RSC ChemSpider supports deep-sea project to find new antibiotics
The RSC is using its extensive experience in hosting chemical data to support a research project to find new bioactive compounds deep in the world's ocean beds, which could produce novel antibiotics.
Scientists from the UK, Belgium, Norway, Spain, Ireland, Germany, Italy, Switzerland and Denmark will work together on the PharmaSea project to collect and screen samples of mud and sediment from huge, previously untapped, oceanic trenches.
The project focuses on biodiscovery research and the development and commercialisation of new bioactive compounds from marine organisms, including deep-sea sponges and bacteria, to evaluate their potential as novel drug leads or ingredients for nutrition or cosmetic applications.
Assisted by the RSC's natural product resources, the society's ChemSpider database will help the scientists to speed up the process of identifying new compounds of interest.
ChemSpider contains over 28 million chemical structures. Through the process of dereplication, the database will assist the scientists in determining the structures of any compounds found and provide information on whether or not the compounds they find are already known. The database will also be used to assist in computer-assisted structure elucidation.
Antony Williams, RSC Vice-President of Strategic Development said: "We are very excited to have ChemSpider involved in such a large-scale, cutting-edge project like this."
"ChemSpider will help the scientists identify compounds much more quickly by offering access to natural product data resources and algorithms to assist in data analysis."
"We are looking forward with great anticipation to seeing the outcomes of this project as it progresses."
The large-scale, four-year PharmaSea project is backed by more than €9.5 million of EU funding and brings together 24 partners from 14 countries from industry, academia and non-profit organisations.
The international team of scientists is led by Professor Marcel Jaspars of the University of Aberdeen in Scotland, and coordinated by Dr. Camila Esguerra of the University of Leuven in Belgium.

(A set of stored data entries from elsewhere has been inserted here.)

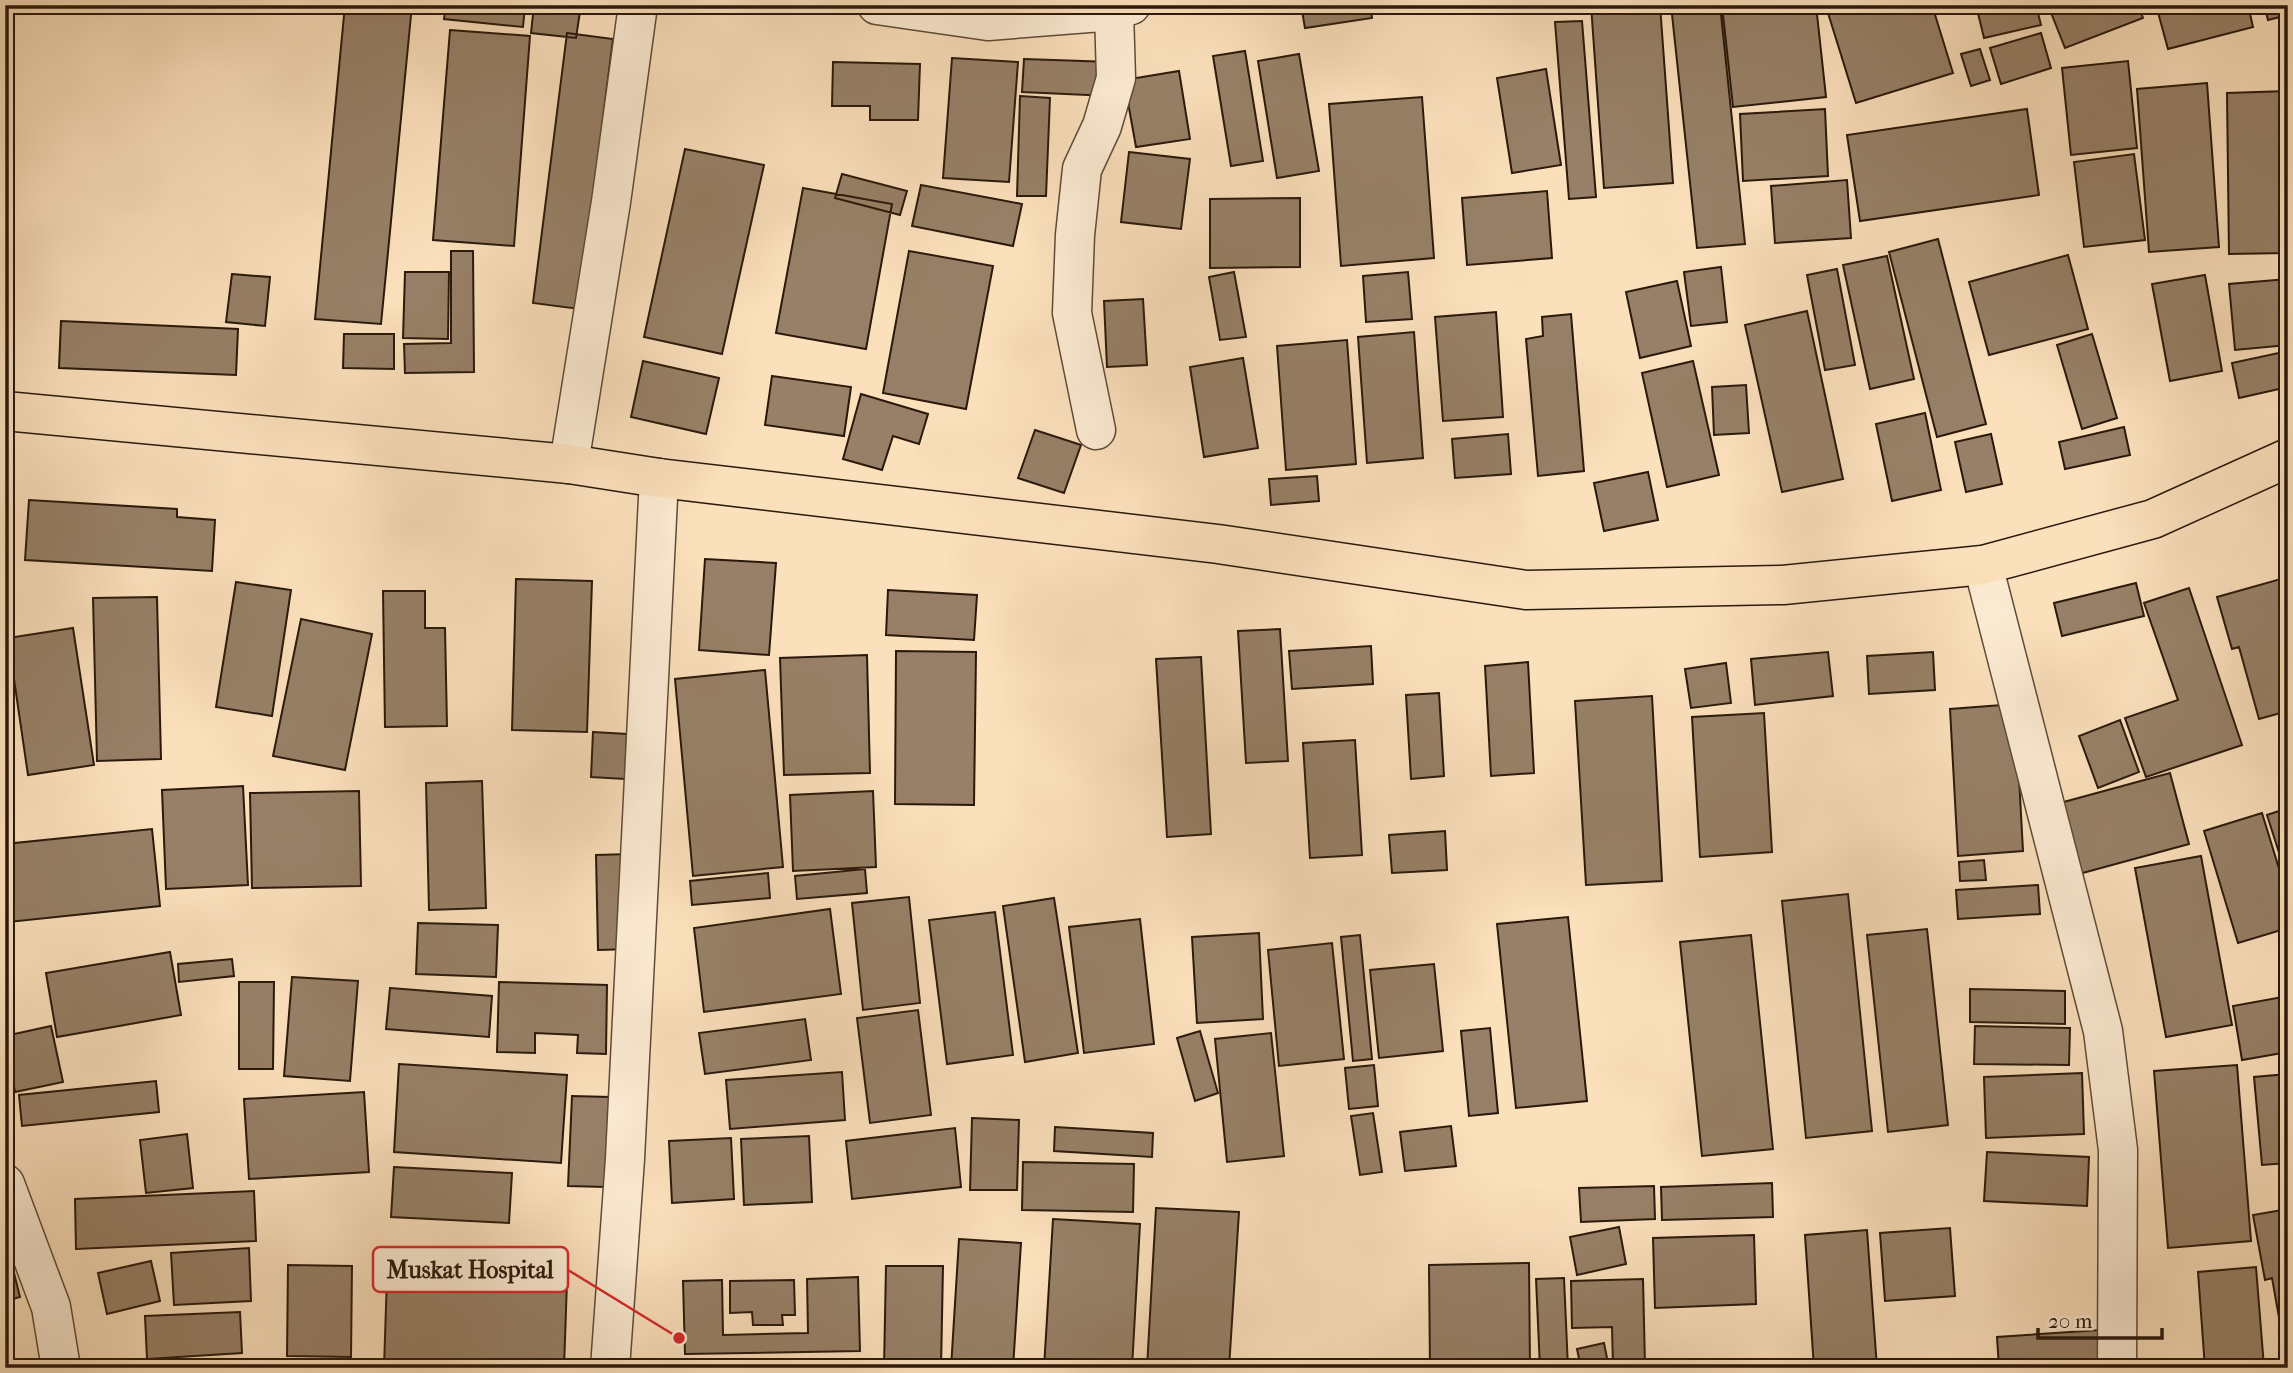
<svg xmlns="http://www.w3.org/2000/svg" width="2293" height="1373" font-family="'IM FELL French Canon',serif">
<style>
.building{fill:#978067;stroke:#2a190b;stroke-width:2}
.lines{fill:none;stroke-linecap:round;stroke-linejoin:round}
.minor-casing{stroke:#5e4b37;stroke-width:41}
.major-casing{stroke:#2a190b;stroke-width:41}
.minor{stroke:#fcebd3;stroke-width:38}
.major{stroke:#fbe0bc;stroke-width:38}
.leader{fill:none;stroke:#d62828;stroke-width:2.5}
.callout-dot{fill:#d62828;stroke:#fcebd3;stroke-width:2.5}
.callout{fill:#fcebd3;stroke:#d62828;stroke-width:2.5}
.callout-label{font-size:24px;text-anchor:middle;font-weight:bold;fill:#2a190b}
</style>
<rect width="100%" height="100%" fill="#fbe0bc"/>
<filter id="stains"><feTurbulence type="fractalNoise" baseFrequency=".00286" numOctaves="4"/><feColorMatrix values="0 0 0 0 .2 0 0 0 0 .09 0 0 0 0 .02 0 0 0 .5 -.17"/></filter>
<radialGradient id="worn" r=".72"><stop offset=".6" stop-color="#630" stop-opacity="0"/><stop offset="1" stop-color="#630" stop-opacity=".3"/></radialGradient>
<path class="building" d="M345 5H412L381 324 315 319Z
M446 5H525L523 27 444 19Z
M534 5H581L576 38 531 33Z
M1301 5H1370L1372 18 1305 28Z
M1591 5H1660L1673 183 1604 188Z
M1671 5H1720L1745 244 1697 248Z
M1722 5H1816L1826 97 1733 107Z
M1852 5H1932L1953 73 1856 103 1828 13Z
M1976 5H2036L2041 25 1984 38Z
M2048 5H2138L2143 18 2065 48Z
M2156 5H2248L2253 27 2168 49Z
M2264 5H2288V15L2268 20Z
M1582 21 1596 197 1569 199 1555 22Z
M450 30 530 36 514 246 433 240Z
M567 33 613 39 579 309 533 303Z
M2041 33 2051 68 2001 84 1990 48Z
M1980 49 1990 80 1971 86 1961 54Z
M1245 51 1263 161 1231 166 1213 56Z
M1299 54 1319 171 1277 178 1258 61Z
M952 58 1018 62 1009 182 943 178Z
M1024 59 1111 62 1109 96 1022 92Z
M2128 61 2137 148 2071 155 2062 68Z
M833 62 920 64 918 120H870V106H832Z
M1546 69 1561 165 1512 173 1497 78Z
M1179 71 1190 139 1136 147 1124 80Z
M2207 83 2219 247 2149 252 2137 89Z
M2288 91V253L2229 254 2227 93Z
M1020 96 1050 98 1046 196H1017Z
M1422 97 1434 258 1341 266 1329 104Z
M1825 109 1828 176 1743 181 1740 114Z
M2027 109 2039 195 1860 221 1847 135Z
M685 149 764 165 722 354 644 337Z
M1129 152 1190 159 1181 229 1121 222Z
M2134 154 2145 240 2084 247 2074 162Z
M5 171H11L13 233H5Z
M842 174 907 191 900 215 835 198Z
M1847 180 1851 238 1775 243 1771 186Z
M921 185 1022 204 1013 246 912 226Z
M803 188 892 204 866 349 776 333Z
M1547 191 1552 258 1467 265 1462 198Z
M1300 198V267L1210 268V199Z
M1938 239 1986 424 1937 437 1889 252Z
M451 251H473L474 372 405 373 404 344 451 343Z
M909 251 993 266 966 409 883 393Z
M2068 255 2088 329 1989 355 1969 282Z
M1887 256 1914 379 1870 389 1843 265Z
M1721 267 1727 322 1691 326 1684 272Z
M1837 269 1855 365 1825 370 1807 275Z
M405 272H449L448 339 403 338Z
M1234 272 1246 337 1220 340 1209 277Z
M1408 272 1412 319 1366 322 1363 276Z
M232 274 270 277 265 326 226 322Z
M2205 275 2222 371 2170 381 2152 284Z
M2288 279V345L2235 350 2229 284Z
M1677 281 1691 346 1640 358 1626 292Z
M1143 299 1147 365 1107 367 1104 301Z
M1807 311 1843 479 1782 492 1745 325Z
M1496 312 1503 417 1443 421 1435 317Z
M1571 314 1584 471 1538 476 1526 339 1543 336 1542 317Z
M61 321 238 329 236 375 59 368Z
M1414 332 1423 458 1367 463 1358 337Z
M344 334H394V369L343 368Z
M2092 334 2117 418 2082 429 2057 345Z
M1347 340 1356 464 1286 470 1277 346Z
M2288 351V387L2239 398 2232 363Z
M1243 358 1258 448 1204 457 1190 367Z
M643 361 719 378 706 434 631 417Z
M1693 361 1719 475 1667 487 1642 373Z
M772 376 851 387 844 436 765 425Z
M1746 385 1749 433 1714 435 1712 387Z
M861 394 928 414 919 444 893 436 882 470 843 459Z
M1925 413 1941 490 1892 501 1876 424Z
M2124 427 2130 455 2065 469 2059 442Z
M1035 430 1081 445 1064 493 1018 478Z
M1508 434 1511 474 1455 478 1452 439Z
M1991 434 2002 484 1966 492 1955 442Z
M1648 472 1658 520 1604 531 1594 483Z
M1317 476 1319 501 1271 505 1269 479Z
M29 500 177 509V517L215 520 212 571 25 560Z
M705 559 776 563 769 655 699 650Z
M2288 577V711L2259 719 2239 647 2232 649 2217 597Z
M516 579 592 581 587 732 512 730Z
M236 582 291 590 272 716 216 707Z
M2136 583 2144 616 2062 636 2054 603Z
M2189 588 2242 745 2146 777 2125 718 2178 700 2144 603Z
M888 590 977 595 974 640 886 635Z
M383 591H425V628H445L447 726 385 727Z
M157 597 161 759 97 761 93 598Z
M301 619 372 634 345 770 273 756Z
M73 628 94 765 28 775 8 638Z
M1280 629 1288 761 1246 763 1238 631Z
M1371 646 1373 684 1292 689 1289 651Z
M896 651 976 652 974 805 895 804Z
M1828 652 1833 696 1755 705 1751 659Z
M1933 652 1935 690 1869 694 1867 656Z
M867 655 870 773 784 775 780 658Z
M1201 657 1211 834 1167 837 1156 659Z
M1528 662 1534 773 1491 776 1485 666Z
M1726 663 1731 703 1691 708 1685 669Z
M765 670 783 867 693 876 675 679Z
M1439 693 1444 776 1411 779 1406 695Z
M1652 696 1662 881 1586 885 1575 701Z
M2015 704 2023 851 1958 856 1950 709Z
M1764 713 1772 852 1700 857 1692 717Z
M2120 720 2139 772 2098 788 2079 736Z
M593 732 627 734 625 779 591 777Z
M1355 740 1362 855 1310 858 1303 743Z
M2170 773 2189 844 2068 877 2049 806Z
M482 781 486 908 429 910 426 783Z
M5 784 11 814 5 815Z
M243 786 248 885 166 889 162 790Z
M359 791 361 886 252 888 250 793Z
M873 791 876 867 793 871 790 795Z
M2288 808V881L2267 815Z
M2262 813 2288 898V928L2238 943 2204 831Z
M152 829 160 906 9 922 5 884V844Z
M1445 831 1447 870 1392 873 1389 835Z
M630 854 633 949 598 950 596 855Z
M2201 856 2232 1025 2166 1037 2135 868Z
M1984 860 1986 880 1960 881 1959 862Z
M865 869 867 893 797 899 795 876Z
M768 873 770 898 692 905 690 881Z
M2038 885 2040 914 1958 919 1956 890Z
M1848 894 1872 1131 1806 1138 1782 901Z
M909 897 920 1003 863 1010 852 903Z
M1054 898 1078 1053 1025 1062 1003 906Z
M830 909 841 994 704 1012 694 928Z
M995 912 1013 1055 947 1064 929 920Z
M1568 917 1587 1101 1516 1108 1497 924Z
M1140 919 1154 1044 1084 1053 1069 927Z
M418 923 498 925 496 977 416 974Z
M1927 929 1948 1125 1888 1132 1867 935Z
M1259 933 1263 1019 1197 1023 1192 937Z
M1360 935 1372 1059 1353 1061 1341 937Z
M1751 935 1773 1149 1702 1156 1680 942Z
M1332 943 1344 1059 1279 1066 1268 950Z
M170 952 181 1015 57 1037 46 973Z
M232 959 234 976 179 982 178 964Z
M1434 964 1443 1051 1379 1058 1370 970Z
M292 977 358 981 350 1081 284 1076Z
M239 982H274L273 1069H239Z
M499 982 607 985 606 1054 577 1053 578 1035 535 1033V1053L497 1052Z
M390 988 492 996 489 1037 386 1029Z
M1970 989 2065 991V1024L1970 1022Z
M2288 996V1052L2242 1060 2233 1006Z
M918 1010 931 1115 870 1123 857 1018Z
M805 1019 811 1060 705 1074 699 1033Z
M51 1026 63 1082 15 1092 5 1036Z
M1975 1026 2070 1028 2069 1065 1974 1064Z
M1490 1028 1498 1113 1469 1116 1461 1031Z
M1200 1031 1218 1093 1195 1101 1177 1038Z
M1271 1033 1284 1156 1227 1162 1215 1039Z
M399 1064 567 1075 561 1163 394 1152Z
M1374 1065 1378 1106 1349 1109 1345 1068Z
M2237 1065 2251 1241 2168 1248 2154 1071Z
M842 1072 845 1120 730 1129 726 1080Z
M2082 1073 2084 1134 1986 1138 1984 1077Z
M2288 1074V1163L2262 1165 2254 1077Z
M156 1081 159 1112 22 1126 19 1095Z
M364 1092 369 1172 249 1179 244 1099Z
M572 1096 610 1097 606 1187 568 1186Z
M1373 1113 1382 1172 1360 1175 1351 1116Z
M972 1118 1019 1120 1017 1190H970Z
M1451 1126 1456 1166 1405 1171 1400 1132Z
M1055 1127 1153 1133 1152 1157 1054 1151Z
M955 1128 961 1187 852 1199 846 1141Z
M187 1134 193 1188 146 1193 140 1140Z
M809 1136 812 1202 744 1205 741 1139Z
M731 1138 734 1199 672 1203 669 1141Z
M1987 1152 2089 1157 2087 1206 1984 1201Z
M1023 1162 1134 1164 1133 1212 1022 1210Z
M394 1167 512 1173 509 1223 391 1217Z
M1772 1183 1773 1217 1662 1220 1661 1187Z
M1654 1186 1655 1219 1581 1222 1579 1188Z
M254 1191 256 1241 76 1249 75 1199Z
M1156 1208 1239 1212 1229 1368H1147Z
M2288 1209V1340H2283L2272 1278 2265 1280 2253 1215Z
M1053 1219 1140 1224 1132 1368H1044Z
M1619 1227 1626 1264 1577 1275 1570 1237Z
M1950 1228 1955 1296 1885 1301 1880 1233Z
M1867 1230 1877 1368H1814L1805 1235Z
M1754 1235 1756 1304 1655 1308 1653 1238Z
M959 1239 1021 1243 1013 1368H951Z
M5 1242 15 1268 5 1272Z
M249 1248 251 1301 174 1305 171 1253Z
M151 1261 160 1301 107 1314 98 1273Z
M1529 1263 1530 1368H1430L1429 1265Z
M288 1265 352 1266 351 1357 287 1356Z
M886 1266H943L941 1368H884Z
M2256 1267 2264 1367 2205 1368 2198 1272Z
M14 1273 20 1297 5 1301V1275Z
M387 1276 567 1281 564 1368H384Z
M858 1277 860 1351 685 1354 683 1281 722 1280 723 1335 808 1333 807 1279Z
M1564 1278 1568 1368H1540L1536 1279Z
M1643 1279 1645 1365 1613 1366 1612 1327 1572 1328 1571 1281Z
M794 1280 795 1315H782L783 1325H753L752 1312 730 1313V1281Z
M240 1312 242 1353 147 1359 145 1316Z
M2100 1330 2102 1368H1999L1997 1337Z
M1604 1343 1609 1368H1581L1577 1349Z"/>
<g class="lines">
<g class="minor-casing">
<path id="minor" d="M877 5 988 21 1114 11 1131 5
M1096 430 1072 313 1075 235 1082 169 1102 126 1116 78 1114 11
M569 464 611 202 638 5
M1983 565 2103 1031 2118 1150 2117 1368
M5 1184 51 1307 61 1368
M610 1368 625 1159 659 478"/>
</g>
<g class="major-casing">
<path id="major" d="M5 411 569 464 659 478 1218 544 1526 590 1783 585 1983 565 2153 519 2288 458"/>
</g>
<use href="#minor" class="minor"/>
<use href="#major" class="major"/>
</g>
<path class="leader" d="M679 1338L568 1270"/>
<circle class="callout-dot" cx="679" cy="1338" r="7"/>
<rect class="callout" x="373" y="1247" width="195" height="45" rx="7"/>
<g class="callout-label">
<text x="470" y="1278">Muskat Hospital</text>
</g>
<rect width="2293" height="1373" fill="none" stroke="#fbe0bc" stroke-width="28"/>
<rect x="7" y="7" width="2279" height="1359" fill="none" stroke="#2a190b" stroke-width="3.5"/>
<rect x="14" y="14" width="2265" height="1345" fill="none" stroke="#2a190b" stroke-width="2"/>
<path d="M2038 1328v10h124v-10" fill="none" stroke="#2a190b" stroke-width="3.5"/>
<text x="2048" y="1328" font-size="21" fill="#2a190b" stroke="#fcebd3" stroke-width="5" paint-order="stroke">20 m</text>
<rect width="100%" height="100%" filter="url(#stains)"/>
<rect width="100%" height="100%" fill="url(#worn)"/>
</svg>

One of the aims of PharmaSea is to discover new marine bacteria that can produce novel antibiotics: "There's a real lack of good antibiotics in development at the moment. There hasn't been a completely new antibiotic registered since 2003. If nothing's done to combat this problem we're going to be back to a 'pre-antibiotic-era' in around ten or twenty years, where bugs and infections that are currently quite simple to treat could be fatal", says Marcel Jaspars, who is Professor of Chemistry and Director of the Marine Biodiscovery Centre at the University of Aberdeen. PharmaSea will also focus on drug discovery for neurological, inflammatory, and other infectious diseases.
Only a handful of samples have ever been taken from deep trenches and investigated, so the project is breaking new ground. "PharmaSea will not only be exploring new territory at the bottom of the oceans, but also new areas in 'chemical space'. With our broad platform of cutting-edge bioassays to detect drug-like activity, we'll be testing many unique chemical compounds from these marine samples that have literally never seen the light of day. We're quite hopeful that we'll find a number of exciting new drug leads", says Dr. Camila Esguerra, Industrial Research Fellow and Lecturer with the Laboratory for Molecular Biodiscovery at the University of Leuven.
The international team will employ strategies commonly used in the salvage industry to carry out the sampling. Using fishing vessels, researchers will drop a sampler on a reel of cables to the trench bed to collect sediment. Scientists will then attempt to grow unique bacteria and fungi from the sediment that can be extracted to isolate novel drug-like molecules for pharmacological testing. Partners from China, Chile, Costa Rica, New Zealand and South Africa will support the PharmaSea project. The first field tests will be carried out next autumn in the Atacama Trench in the Eastern Pacific Ocean, about 100 miles off the coast of Chile and Peru. The team will also search the Arctic waters off Norway and the Antarctic via Italian and South African partners. Deep trenches will also be accessed off New Zealand and China.
Marine organisms that live more than 2,000 meters below the sea level are considered to be an interesting source of novel bioactive compounds as they survive under extreme conditions. "Trenches are separated from each other and represent islands of diversity. They are not connected to each other and life has evolved differently in each one," explains Marcel Jaspars.